Há um vazio regulatório a ser preenchido quando se trata das forças de segurança pública. O artigo 144 da Constituição Federal prevê, basicamente, que as atividades policiais estejam divididas entre a polícia judiciária, representada pelas polícias civis estaduais e a Federal; o policiamento ostensivo, realizado pelas PMs no âmbito estadual e pela Polícia Rodoviária Federal; a polícia penal, incluída no texto mais recentemente; e as guardas municipais, “destinadas à proteção de bens, serviços e instalações” das prefeituras que as têm em suas estruturas.
O texto e mesmo a regulação do artigo 144 precisam ser melhorados. Após quase 36 anos, o texto da Carta Magna, por exemplo, não adentra na importância das polícias técnico-científicas nem trata de um necessário pacto federativo na divisão das responsabilidades de combate ao crime.
Não cabe, nesse espaço, uma análise pormenorizada sobre vários dos pontos que devem ser atualizados na Constituição. Mas é premente que um destes aspectos seja urgentemente debatido: a criação de uma política que coloque de vez as prefeituras na prevenção e enfrentamento da criminalidade.
As guardas municipais estão hoje presentes em 1.467 dos 5.568 municípios brasileiros, conforme os dados mais recentes do Fórum Brasileiro de Segurança Pública. Houve um aumento de 23,5% nas cidades que optaram por ter corpos de segurança, armados ou não — eram 1.188 cidades em 2019.
É um efetivo de 95 mil pessoas que, na prática, não fica restrita somente à guarda ou patrulhamento de praças e logradouros. No mundo real, acabam sendo usadas como polícias, sem controle efetivo do Ministério Público (eis aqui uma das omissões constitucionais) e com critérios de operação que ficam ao sabor de cada prefeito.
Abundam, entretanto, exemplos de boas práticas. Em 39 anos de polícia, atuei de maneira muito efetiva com a Guarda Civil Metropolitana, da Capital de São Paulo, principalmente nos quatro em que coordenei a Operação Caronte de enfrentamento ao crack. Os resultados, como a prisão de 196 chefes do tráfico, não seria possível sem o auxílio dos homens e mulheres da CGM em parceria com a Polícia Militar e, por óbvio, da Polícia Civil.
A GCM é, de fato, uma força policial estruturada, bem distante de uma simples guarda de prédios e praças. E, por isso, deve ter a atividade incrementada. Hoje, por falta de previsão constitucional, guardas como a GCM não podem tocar atividades para as quais estão preparadas, como o cumprimento de mandados judiciais de prisão e busca e apreensão. Não conseguem, também, ter uma estrutura de informação oficial que forneça subsídios às demais polícias para uma atuação conjunta.
Para além das abstrações jurídicas que criaram os estados e regiões metropolitanas, os municípios são o palco real e concreto dos problemas e sofrimentos.
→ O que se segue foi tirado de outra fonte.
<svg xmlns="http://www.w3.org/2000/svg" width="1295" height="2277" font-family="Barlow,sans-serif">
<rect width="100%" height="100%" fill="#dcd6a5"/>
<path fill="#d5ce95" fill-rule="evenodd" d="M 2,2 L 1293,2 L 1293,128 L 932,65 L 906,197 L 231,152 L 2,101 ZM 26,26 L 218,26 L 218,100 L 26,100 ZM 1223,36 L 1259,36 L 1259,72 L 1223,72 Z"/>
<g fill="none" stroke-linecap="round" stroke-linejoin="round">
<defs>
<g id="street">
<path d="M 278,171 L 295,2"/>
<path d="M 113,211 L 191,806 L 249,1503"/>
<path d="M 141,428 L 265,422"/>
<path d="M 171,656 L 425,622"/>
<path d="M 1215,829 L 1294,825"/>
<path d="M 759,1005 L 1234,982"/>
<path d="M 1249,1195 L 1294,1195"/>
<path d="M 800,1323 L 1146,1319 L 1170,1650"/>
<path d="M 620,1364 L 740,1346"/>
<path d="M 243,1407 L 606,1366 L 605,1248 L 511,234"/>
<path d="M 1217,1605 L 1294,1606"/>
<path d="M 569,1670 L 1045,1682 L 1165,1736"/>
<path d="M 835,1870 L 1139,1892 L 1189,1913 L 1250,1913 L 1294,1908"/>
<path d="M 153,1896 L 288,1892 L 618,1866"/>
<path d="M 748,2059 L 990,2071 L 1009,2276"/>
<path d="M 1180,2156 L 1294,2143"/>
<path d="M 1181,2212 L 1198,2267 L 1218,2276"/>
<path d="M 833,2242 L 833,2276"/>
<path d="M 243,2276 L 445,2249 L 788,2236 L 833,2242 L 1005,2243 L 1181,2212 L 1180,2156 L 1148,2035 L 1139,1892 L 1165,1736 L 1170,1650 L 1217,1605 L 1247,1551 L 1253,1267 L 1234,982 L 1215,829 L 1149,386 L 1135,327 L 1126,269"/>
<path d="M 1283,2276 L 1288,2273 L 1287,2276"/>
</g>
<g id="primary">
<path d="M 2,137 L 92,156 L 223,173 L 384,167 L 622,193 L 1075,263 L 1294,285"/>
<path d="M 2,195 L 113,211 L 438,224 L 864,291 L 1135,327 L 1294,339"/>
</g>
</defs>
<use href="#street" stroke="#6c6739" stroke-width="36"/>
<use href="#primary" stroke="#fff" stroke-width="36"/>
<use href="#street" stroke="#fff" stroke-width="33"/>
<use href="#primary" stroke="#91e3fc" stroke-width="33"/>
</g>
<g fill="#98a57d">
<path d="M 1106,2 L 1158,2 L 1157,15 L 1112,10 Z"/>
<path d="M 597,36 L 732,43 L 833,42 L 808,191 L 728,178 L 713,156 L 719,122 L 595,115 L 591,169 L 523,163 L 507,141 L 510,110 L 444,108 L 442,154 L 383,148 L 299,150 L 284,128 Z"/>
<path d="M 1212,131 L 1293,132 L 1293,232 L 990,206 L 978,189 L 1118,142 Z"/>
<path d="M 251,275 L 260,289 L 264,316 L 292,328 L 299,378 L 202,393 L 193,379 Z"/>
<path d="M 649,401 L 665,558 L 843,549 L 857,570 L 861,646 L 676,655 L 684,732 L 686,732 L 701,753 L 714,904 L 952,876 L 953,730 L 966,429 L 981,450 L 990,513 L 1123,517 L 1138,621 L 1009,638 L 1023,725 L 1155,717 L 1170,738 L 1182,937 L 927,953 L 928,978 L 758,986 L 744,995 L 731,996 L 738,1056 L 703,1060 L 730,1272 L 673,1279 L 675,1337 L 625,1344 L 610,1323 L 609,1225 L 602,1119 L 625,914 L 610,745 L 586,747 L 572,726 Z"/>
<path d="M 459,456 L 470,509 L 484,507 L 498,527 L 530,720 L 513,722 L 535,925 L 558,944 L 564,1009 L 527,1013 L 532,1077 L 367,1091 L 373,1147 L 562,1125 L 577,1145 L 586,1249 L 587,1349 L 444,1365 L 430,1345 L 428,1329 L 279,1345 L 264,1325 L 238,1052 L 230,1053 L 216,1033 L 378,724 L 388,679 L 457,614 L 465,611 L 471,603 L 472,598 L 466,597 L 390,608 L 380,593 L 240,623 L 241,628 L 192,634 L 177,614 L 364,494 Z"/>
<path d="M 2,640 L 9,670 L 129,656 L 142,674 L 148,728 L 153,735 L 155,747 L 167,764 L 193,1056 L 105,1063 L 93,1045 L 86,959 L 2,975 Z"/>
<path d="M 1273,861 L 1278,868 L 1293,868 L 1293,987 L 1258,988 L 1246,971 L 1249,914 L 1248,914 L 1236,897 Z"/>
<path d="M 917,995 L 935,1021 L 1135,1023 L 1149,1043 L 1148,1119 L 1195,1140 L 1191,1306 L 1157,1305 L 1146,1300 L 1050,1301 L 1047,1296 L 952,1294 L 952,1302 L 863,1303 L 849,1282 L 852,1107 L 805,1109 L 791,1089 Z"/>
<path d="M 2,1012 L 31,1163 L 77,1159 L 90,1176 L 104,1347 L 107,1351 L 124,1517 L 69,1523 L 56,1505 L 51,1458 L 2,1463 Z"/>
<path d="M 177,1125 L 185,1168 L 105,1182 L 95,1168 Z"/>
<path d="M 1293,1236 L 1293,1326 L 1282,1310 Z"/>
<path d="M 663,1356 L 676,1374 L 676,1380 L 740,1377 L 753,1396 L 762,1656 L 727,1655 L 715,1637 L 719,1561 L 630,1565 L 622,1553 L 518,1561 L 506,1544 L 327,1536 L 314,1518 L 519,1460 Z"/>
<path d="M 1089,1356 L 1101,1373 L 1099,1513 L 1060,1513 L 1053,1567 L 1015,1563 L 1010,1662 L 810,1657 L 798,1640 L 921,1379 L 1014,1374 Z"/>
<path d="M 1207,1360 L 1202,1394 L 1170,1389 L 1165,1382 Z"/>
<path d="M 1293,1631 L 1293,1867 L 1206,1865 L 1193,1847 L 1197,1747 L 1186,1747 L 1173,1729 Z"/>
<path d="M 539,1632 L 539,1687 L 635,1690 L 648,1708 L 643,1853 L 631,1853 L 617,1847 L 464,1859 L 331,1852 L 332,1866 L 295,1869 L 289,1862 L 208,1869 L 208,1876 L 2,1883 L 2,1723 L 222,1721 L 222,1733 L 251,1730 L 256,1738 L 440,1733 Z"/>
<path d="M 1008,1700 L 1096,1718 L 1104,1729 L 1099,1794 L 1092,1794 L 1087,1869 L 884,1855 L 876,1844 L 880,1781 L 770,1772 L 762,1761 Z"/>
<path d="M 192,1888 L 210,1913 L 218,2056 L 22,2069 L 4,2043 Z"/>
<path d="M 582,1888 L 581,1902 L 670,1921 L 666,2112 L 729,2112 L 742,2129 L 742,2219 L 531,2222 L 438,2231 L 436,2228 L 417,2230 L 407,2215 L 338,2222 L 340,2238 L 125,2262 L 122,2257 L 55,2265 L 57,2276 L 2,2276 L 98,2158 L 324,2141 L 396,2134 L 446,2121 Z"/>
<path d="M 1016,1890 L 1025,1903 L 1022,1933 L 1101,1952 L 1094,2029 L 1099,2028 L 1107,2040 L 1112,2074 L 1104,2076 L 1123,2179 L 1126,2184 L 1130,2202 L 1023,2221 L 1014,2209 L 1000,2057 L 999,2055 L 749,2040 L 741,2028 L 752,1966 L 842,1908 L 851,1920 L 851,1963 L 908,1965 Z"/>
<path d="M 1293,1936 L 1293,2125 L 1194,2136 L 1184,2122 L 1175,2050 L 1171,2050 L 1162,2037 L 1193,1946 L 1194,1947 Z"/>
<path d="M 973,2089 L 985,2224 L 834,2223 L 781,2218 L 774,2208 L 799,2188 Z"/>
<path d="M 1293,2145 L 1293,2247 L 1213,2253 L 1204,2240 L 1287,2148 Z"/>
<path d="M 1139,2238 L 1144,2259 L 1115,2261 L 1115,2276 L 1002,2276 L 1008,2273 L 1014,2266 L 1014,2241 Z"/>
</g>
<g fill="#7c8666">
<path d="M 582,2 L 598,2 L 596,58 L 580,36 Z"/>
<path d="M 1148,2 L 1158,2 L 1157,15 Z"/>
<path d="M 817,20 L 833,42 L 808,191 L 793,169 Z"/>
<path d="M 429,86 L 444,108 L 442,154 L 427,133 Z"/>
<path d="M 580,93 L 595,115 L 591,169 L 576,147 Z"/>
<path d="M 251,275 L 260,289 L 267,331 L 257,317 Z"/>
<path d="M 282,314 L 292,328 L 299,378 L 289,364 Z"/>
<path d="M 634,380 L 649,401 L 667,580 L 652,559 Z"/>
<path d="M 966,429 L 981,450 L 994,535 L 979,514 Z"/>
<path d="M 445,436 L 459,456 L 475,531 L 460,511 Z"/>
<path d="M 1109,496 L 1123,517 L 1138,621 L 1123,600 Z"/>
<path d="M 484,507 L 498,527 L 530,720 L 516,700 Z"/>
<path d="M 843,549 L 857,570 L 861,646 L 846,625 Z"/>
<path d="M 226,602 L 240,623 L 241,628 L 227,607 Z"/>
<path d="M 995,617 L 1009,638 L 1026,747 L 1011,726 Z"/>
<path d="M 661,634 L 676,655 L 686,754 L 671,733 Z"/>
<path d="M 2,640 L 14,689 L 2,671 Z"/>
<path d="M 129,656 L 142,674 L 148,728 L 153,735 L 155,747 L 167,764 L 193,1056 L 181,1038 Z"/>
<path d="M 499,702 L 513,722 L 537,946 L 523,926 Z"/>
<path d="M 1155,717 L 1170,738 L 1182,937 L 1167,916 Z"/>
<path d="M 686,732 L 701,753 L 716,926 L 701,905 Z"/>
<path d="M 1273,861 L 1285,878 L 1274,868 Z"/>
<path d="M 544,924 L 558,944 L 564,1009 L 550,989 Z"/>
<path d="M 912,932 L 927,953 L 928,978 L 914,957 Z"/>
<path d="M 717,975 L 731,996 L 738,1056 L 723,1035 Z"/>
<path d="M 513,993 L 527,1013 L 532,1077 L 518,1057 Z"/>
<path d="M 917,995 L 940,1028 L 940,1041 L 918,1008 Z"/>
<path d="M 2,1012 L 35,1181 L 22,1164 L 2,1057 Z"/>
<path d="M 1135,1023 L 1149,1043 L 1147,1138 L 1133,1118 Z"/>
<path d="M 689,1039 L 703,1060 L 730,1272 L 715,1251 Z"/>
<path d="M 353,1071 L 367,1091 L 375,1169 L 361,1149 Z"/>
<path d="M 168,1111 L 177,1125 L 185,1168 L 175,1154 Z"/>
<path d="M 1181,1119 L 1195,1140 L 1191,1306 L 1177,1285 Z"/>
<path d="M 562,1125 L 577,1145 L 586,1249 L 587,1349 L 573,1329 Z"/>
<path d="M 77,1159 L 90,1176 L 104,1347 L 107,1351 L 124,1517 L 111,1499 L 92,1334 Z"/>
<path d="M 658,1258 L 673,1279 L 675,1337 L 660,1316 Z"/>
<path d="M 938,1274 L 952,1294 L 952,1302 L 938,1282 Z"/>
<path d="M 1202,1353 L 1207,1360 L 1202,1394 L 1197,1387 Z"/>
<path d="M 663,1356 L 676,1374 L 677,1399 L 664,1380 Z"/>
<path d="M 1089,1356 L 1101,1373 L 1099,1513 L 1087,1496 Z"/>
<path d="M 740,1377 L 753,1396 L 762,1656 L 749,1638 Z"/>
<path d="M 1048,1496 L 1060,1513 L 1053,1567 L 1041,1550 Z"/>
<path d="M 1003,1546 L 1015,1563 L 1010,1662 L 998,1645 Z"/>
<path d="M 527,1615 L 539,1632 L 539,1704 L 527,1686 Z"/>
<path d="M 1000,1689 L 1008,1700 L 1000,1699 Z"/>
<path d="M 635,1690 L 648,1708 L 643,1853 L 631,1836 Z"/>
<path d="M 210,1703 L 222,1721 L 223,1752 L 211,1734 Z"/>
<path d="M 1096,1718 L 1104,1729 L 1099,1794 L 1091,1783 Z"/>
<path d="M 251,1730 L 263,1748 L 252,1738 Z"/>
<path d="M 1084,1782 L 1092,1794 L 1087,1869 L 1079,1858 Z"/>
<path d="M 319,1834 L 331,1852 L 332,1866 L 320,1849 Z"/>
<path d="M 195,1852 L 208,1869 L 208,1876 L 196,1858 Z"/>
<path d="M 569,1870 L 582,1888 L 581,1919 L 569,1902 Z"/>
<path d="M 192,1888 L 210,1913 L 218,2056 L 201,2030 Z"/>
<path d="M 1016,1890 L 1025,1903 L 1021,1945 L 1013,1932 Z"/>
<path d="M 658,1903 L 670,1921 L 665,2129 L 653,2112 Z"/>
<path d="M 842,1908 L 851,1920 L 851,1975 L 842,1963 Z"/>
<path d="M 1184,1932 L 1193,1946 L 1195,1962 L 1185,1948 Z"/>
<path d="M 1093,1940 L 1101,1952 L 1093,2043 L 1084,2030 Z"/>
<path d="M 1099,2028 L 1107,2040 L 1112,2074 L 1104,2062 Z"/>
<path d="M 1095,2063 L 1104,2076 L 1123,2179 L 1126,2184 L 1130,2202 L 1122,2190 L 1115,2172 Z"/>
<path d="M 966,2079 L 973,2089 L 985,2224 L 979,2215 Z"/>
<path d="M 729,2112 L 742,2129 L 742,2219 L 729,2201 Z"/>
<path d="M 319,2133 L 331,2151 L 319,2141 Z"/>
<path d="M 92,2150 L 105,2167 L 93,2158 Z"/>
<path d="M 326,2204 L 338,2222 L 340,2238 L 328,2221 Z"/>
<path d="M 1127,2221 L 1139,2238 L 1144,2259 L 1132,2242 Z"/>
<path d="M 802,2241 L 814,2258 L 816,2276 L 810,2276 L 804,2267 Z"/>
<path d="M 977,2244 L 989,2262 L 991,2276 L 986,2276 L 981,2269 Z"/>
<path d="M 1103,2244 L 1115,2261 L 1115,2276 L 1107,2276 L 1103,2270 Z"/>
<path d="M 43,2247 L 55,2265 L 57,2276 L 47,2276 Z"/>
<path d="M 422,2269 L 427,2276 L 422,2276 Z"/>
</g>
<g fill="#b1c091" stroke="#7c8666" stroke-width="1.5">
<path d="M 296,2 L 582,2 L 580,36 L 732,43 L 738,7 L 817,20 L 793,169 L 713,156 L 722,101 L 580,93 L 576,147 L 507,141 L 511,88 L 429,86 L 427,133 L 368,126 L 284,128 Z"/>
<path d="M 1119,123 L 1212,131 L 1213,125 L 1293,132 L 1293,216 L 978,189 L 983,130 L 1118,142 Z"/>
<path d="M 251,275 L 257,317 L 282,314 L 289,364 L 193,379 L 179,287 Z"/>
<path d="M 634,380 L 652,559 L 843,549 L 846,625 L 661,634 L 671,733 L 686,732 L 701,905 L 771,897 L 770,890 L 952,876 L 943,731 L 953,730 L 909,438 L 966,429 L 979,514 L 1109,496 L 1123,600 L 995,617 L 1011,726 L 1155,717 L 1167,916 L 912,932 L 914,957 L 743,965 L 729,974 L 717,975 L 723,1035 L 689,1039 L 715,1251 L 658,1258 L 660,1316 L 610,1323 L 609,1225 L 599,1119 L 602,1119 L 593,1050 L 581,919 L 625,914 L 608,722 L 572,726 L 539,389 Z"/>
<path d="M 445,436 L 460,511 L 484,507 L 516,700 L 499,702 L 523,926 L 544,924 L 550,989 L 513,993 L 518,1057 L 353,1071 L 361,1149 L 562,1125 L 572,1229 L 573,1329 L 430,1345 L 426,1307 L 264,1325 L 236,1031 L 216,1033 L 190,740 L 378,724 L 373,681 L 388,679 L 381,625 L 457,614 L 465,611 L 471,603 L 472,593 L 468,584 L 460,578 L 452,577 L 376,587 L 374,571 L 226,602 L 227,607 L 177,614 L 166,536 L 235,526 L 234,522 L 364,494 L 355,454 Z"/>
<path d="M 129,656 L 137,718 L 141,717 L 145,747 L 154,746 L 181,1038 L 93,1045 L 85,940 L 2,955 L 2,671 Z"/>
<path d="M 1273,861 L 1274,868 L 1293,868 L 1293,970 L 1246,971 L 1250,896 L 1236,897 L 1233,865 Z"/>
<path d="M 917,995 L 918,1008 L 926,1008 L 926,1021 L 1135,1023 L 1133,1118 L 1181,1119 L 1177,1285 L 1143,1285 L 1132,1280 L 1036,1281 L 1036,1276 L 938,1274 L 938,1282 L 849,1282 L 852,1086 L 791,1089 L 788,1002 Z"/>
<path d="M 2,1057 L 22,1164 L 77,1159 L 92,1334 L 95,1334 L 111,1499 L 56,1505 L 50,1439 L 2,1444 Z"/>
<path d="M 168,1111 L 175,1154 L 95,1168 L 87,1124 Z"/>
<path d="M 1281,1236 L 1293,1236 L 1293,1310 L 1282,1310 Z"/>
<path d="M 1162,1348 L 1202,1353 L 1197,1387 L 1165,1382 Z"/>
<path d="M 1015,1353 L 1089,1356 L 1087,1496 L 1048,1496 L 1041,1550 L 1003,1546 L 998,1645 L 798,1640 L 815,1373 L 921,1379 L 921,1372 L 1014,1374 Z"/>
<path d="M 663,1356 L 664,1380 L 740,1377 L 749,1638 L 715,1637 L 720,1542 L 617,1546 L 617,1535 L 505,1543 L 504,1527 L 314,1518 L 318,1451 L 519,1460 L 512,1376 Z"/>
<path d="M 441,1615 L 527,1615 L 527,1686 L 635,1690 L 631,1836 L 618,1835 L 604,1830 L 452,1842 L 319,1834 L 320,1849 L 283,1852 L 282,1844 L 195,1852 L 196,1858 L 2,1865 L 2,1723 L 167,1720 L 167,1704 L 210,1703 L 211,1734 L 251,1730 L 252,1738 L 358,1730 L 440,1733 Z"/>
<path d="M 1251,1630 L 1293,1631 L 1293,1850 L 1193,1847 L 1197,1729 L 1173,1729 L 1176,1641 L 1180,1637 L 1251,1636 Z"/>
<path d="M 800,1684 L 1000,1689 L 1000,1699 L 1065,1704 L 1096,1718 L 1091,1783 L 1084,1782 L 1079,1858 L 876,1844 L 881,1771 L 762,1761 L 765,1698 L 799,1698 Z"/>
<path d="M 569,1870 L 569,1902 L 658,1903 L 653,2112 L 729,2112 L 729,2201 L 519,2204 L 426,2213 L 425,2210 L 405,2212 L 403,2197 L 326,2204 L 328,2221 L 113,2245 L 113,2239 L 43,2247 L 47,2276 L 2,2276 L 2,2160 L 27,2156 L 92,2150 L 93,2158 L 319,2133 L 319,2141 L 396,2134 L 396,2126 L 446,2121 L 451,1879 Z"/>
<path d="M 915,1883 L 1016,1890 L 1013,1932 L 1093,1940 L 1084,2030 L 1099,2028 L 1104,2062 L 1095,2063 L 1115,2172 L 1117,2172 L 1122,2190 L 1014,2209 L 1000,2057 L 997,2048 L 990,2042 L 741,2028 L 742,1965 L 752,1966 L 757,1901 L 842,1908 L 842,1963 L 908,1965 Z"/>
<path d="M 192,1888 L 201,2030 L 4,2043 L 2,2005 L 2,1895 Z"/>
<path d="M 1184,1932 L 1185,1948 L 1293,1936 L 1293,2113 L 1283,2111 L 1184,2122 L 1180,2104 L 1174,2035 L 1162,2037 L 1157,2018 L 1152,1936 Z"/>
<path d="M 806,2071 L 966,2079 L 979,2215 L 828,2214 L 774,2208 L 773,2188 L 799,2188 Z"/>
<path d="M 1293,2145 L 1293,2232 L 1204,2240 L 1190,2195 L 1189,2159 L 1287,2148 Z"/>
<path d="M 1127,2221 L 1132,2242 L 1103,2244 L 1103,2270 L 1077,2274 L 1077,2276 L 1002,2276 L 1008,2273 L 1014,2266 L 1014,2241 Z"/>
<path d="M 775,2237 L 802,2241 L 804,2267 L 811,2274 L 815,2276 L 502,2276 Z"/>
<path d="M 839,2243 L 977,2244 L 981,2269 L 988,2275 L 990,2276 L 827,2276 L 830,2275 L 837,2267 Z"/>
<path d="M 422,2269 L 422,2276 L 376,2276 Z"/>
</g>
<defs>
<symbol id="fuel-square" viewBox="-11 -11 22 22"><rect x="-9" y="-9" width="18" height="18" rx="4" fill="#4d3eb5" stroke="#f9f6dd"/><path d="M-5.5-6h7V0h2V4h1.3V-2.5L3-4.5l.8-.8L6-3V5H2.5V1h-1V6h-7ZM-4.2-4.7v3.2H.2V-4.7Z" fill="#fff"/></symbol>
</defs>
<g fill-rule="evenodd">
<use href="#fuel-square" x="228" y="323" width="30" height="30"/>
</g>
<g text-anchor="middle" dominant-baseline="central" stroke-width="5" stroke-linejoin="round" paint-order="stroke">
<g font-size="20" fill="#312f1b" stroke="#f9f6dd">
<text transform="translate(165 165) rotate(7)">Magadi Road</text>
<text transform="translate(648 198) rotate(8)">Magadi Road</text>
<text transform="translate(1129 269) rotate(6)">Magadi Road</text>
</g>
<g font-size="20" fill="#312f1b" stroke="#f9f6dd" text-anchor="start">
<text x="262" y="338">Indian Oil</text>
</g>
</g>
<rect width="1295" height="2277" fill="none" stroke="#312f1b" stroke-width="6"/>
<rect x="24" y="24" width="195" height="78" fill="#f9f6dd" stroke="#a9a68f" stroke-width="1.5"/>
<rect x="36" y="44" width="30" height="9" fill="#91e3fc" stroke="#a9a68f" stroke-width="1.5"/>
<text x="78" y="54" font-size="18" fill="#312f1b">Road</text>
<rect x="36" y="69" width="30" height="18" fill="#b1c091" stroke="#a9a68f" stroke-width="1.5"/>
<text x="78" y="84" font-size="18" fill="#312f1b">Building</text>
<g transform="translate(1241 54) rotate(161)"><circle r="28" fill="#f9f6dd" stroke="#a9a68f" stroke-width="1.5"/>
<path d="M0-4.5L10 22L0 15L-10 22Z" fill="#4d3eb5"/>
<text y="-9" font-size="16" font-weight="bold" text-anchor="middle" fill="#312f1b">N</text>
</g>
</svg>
Como dizia o saudoso governador Franco Montoro, é nas cidades que as pessoas vivem, de fato. É aos prefeitos e vereadores que a maioria das dores brasileiras chega. E estes, infelizmente, não podem participar como deveriam do arcabouço federativo — inexistente, para as cidades, no tocante à segurança.
Proponho, neste sentido, a criação das polícias municipais por meio de uma emenda constitucional do artigo 144. O Brasil precisa de regras que prevejam a criação, o funcionamento e a integração das guardas num cotidiano racional de enfrentamento à criminalidade e promoção de prevenção. E, igualmente, o financiamento e a fiscalização dessas instituições.
As eleições municipais deveriam, de maneira séria, abordar o tema.